La découverte de Paul dans Heure d’Armageddon est que le monde qu’il a connu toute sa vie fonctionne selon un ensemble de règles qu’il a probablement toujours ressenties mais qu’il n’a jamais consciemment notées jusqu’à présent. James Gray, d’autre part, vit avec cette connaissance depuis lors; en nous montrant la vision simple de Paul sur les choses, il nous pousse à apporter une compréhension adulte à ce que Paul réalise sur le moment. Pour le rejoindre dans l’inconfort.

Alors dans Heure d’Armageddon, Gray se débat avec la question de savoir comment on pourrait être à la fois opprimé et oppresseur, derrière et devant, conscient de l’injustice du système et y participer.
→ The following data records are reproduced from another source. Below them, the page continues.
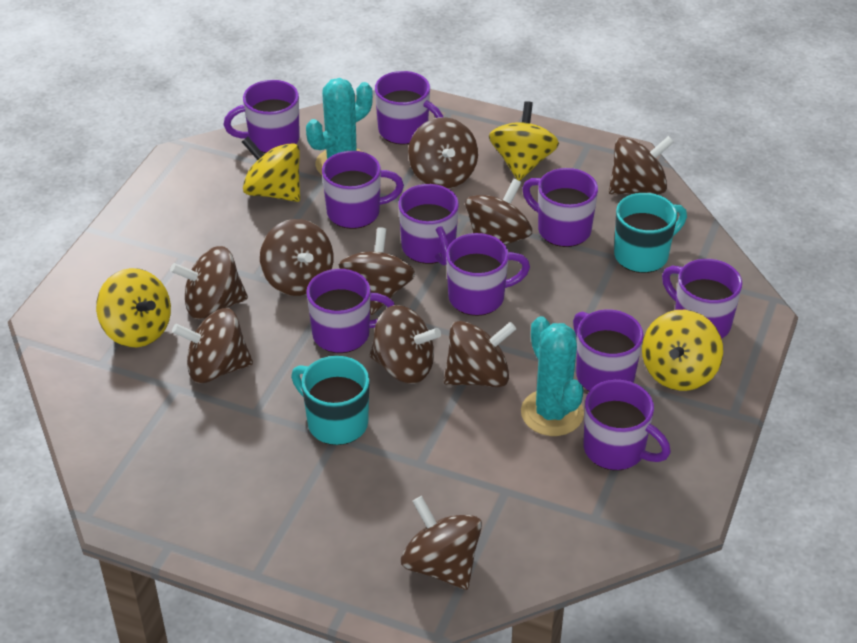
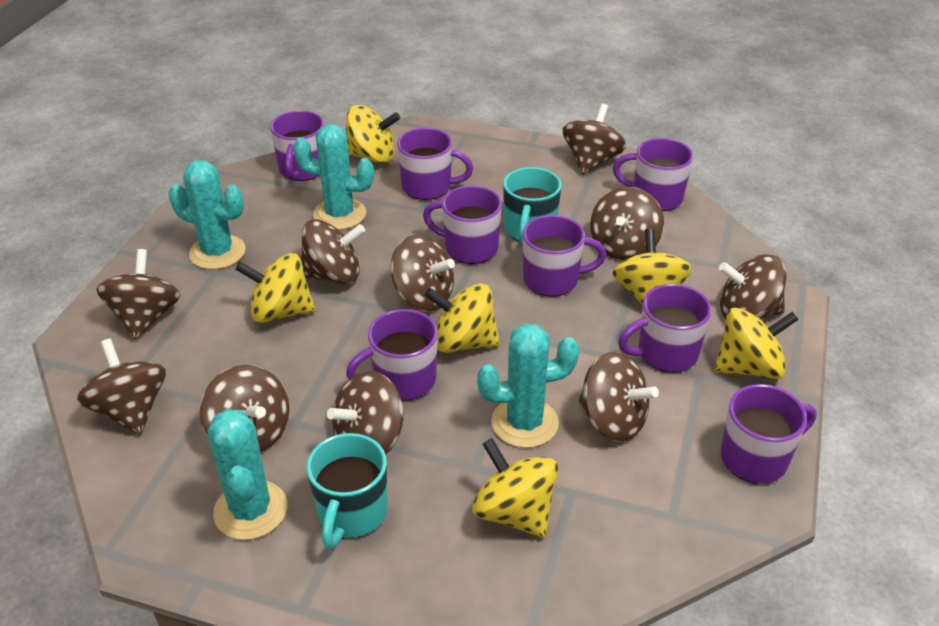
purple mug: [224,80,300,153] [306,269,395,353] [322,151,404,229] [375,71,443,145] [398,184,459,265] [446,233,530,316] [522,168,598,247] [573,309,644,391] [584,380,671,470] [662,259,743,339] = 10 -> [270,111,324,181] [346,309,438,401] [397,128,473,200] [423,186,502,264] [523,215,607,297] [613,138,693,211] [618,284,712,373] [721,384,816,484] = 8
turquoise cactus: [306,78,373,175] [521,316,584,436] = 2 -> [169,160,246,269] [208,409,287,540] [293,124,374,230] [477,323,579,448] = 4
yellow spinning top: [96,268,171,347] [242,137,300,202] [489,101,559,181] [642,310,723,391] = 4 -> [235,253,316,323] [346,105,400,163] [425,283,500,353] [472,438,558,538] [613,229,692,305] [714,308,799,379] = 6

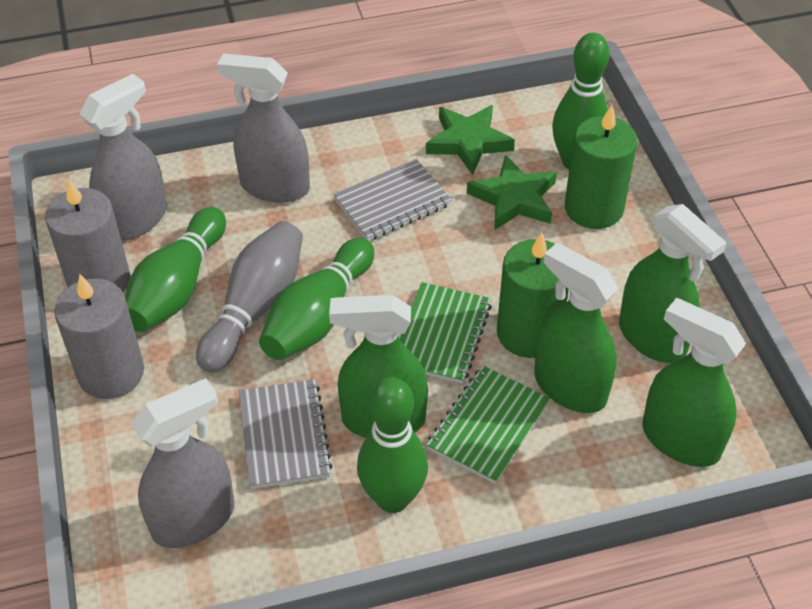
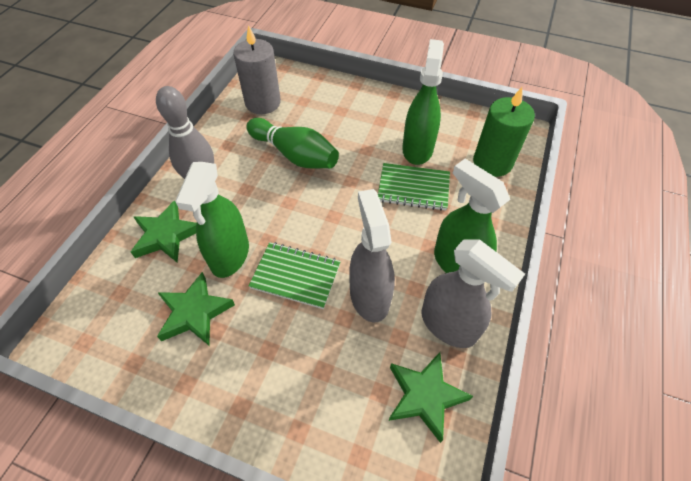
green bowling pin: [125,207,226,332] [259,238,374,360] [357,377,428,513] [552,33,610,169] = 4 -> [246,118,339,169] = 1
green candle: [497,233,569,358] [565,105,638,229] = 2 -> [473,87,535,177] = 1
green spray bottle: [329,295,428,438] [534,243,618,413] [619,204,727,363] [642,298,746,467] = 4 -> [175,162,249,278] [402,39,444,165] [434,159,510,273] = 3
green star: [426,105,515,175] [467,154,557,231] = 2 -> [131,200,197,263] [157,272,235,345] [389,352,473,443] = 3
grey candle: [45,180,130,292] [54,274,144,399] = 2 -> [233,25,281,114] = 1
grey notebook: [239,379,332,489] [333,159,452,241] = 2 -> none = 0
grey spray bottle: [79,74,167,241] [131,378,234,548] [217,53,310,203] = 3 -> [349,189,395,322] [421,239,525,348] = 2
Il revisite méthodiquement, avec ce qui ressemble à un malaise croissant, le moment où il a su qu’il aurait des avantages dans le monde que son ami n’aura jamais, et qu’il n’y a aucune raison à cela, sauf le genre de pouvoir qui vient avec le privilège – même si son privilège lui-même est extrêmement fragile.

Heure d’Armageddon interroge l’expérience sans répondre aux questions qu’elle soulève, et c’est peut-être sa plus grande force. Vous ne pensez pas à vos souvenirs d’enfance pour en tirer des leçons de morale. Le mieux que vous puissiez faire est de les regarder avec un nouveau regard. Il est possible de comprendre à la fois pourquoi vos parents ont fait quelque chose que vous trouvez maintenant répréhensible – généralement, parce qu’ils avaient peur, de tout et de tous, du monde précaire devenant dangereux en un rien de temps – et comment ils étaient les rouages ​​d’un système plus grand qu’eux. Pourtant, vous ne pouvez pas prétendre qu’ils ne portent pas de culpabilité morale, que leur mémoire sera toujours obscurcie par ce qu’ils n’ont pas bien fait. Un jour, le nôtre le sera aussi.

Heure d’Armageddon joue dans les salles.